Traigamos ahora estas reflexiones a nuestra realidad.

Cada Navidad nos interpela, querrámoslo o no, respecto a qué hacemos a fin de promover el proyecto que tal Dios ha puesto ante nuestros ojos, con sobriedad adulta: como con la higuera, Jesús se acerca desde el retablo en procura de nuestros frutos.

¿Dan nuestras autoridades en todas sus posiciones con la talla de respeto, consideración y responsabilidad que un buen orden público reclama, o se refocilan en el partidismo divisivo, cerrándose al diálogo, obcecándose en consignas? ¿Obran en mentira y opacidad, o prefieren la real confrontación de ideas? ¿Están comprometidos con la elevación personal de su prójimo, o persiguen su degradación sumisa?

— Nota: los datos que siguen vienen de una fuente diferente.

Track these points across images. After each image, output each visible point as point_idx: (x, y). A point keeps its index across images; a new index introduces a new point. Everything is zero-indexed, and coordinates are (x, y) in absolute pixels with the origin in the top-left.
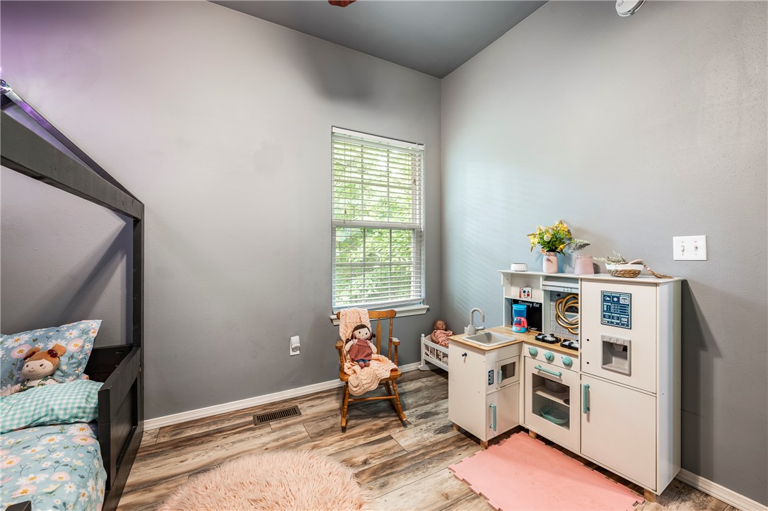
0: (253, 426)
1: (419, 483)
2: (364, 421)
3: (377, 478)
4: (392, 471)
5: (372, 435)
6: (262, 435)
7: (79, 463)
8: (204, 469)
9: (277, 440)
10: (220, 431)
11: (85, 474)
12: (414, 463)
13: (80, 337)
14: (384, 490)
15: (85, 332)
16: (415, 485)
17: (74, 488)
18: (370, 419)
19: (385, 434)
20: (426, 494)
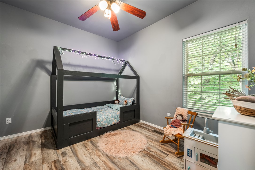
0: (151, 131)
1: (149, 164)
2: (171, 147)
3: (146, 155)
4: (151, 157)
5: (165, 150)
6: (149, 133)
7: (114, 115)
8: (134, 130)
9: (149, 135)
10: (146, 128)
11: (113, 117)
12: (158, 162)
13: (131, 100)
14: (142, 157)
15: (132, 99)
16: (148, 163)
17: (110, 117)
18: (173, 148)
19: (168, 153)
20: (145, 166)
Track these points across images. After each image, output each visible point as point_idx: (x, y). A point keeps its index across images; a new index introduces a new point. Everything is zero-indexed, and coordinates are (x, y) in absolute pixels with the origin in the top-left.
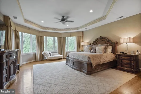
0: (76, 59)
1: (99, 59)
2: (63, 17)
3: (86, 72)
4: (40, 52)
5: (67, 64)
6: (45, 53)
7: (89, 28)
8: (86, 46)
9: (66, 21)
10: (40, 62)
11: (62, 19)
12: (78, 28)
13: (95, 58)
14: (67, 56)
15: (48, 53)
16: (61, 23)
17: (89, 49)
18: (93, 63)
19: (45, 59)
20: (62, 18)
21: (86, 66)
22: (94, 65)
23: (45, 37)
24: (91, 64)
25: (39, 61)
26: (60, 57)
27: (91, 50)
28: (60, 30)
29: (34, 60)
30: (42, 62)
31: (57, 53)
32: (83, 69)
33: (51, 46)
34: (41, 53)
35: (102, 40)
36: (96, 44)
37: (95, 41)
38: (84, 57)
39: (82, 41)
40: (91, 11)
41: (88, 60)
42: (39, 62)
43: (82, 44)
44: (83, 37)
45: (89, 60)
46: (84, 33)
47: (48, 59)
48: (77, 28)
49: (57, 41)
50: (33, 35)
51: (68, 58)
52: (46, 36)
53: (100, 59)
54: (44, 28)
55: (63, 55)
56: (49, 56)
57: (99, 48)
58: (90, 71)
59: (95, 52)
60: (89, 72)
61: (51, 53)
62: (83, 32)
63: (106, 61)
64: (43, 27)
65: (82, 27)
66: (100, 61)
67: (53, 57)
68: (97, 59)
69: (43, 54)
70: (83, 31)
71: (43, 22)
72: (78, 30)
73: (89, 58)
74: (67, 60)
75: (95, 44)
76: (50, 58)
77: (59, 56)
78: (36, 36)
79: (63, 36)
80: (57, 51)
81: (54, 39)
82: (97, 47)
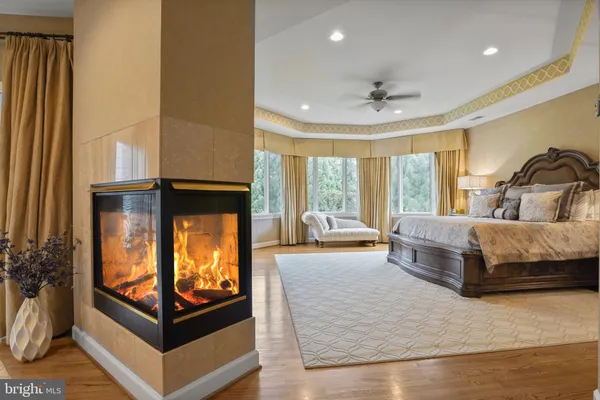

¿Salimos, nosotros mismos, del injurioso reduccionismo personalista de los debates públicos, intentando siquiera alguna vez la aventura de sopesar nuevas convicciones en el único combate que guarda sentido, que es el que se libra contra los problemas comunes?

¿Somos acaso, todos, cuidadosamente conscientes de que los límites del accionar público desbordado son, la mayor parte de las veces, retaceos irrecuperables de la libertad y la seguridad sobre las que los individuos construyen sus esperanzas y las de sus familias?

Y, por fin, ¿nos llama alguna vez a responsabilidad el uso y la manipulación que a diario se hace del padecimiento ajeno, la mayor parte de las veces con propósitos meramente instrumentales, echando al olvido el imperativo categórico kantiano de no hacer del prójimo un medio, ignorando que es un fin en sí mismo?

Cada año el niño de Belén acerca estas preguntas a nuestras casas, aguardando por nuestra respuesta, y casi siempre halla en nosotros higueras que no exhiben sino hojas.
Lo único que el visitante espera obtener de cada encuentro es una señal de disposición, por mínima que ella sea, de nuestro afán por dar fruto.